* _To-do item_
In the listing below, find the line containing "Clinica Arsbiomedica" and the line containing "CHIAMA IL DOTTORE". Repeat exactly those two lines and every line between them.

* _Materials provided_
━━━━━━━━━━
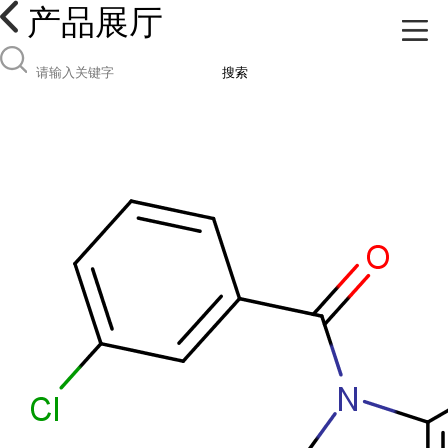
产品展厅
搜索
━━━━━━━━━━
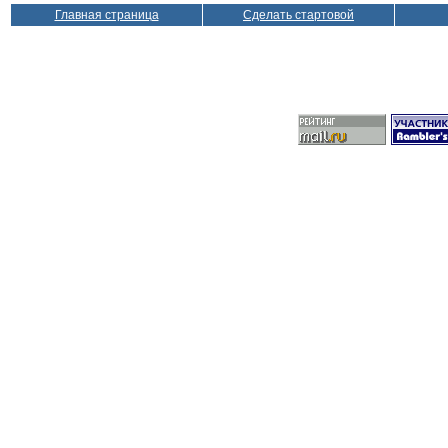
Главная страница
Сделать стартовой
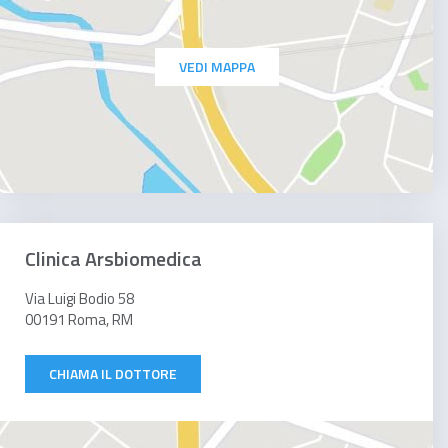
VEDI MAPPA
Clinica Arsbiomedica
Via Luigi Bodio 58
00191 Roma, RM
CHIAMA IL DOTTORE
━━━━━━━━━━
* _Finished task_
Clinica Arsbiomedica
Via Luigi Bodio 58
00191 Roma, RM
CHIAMA IL DOTTORE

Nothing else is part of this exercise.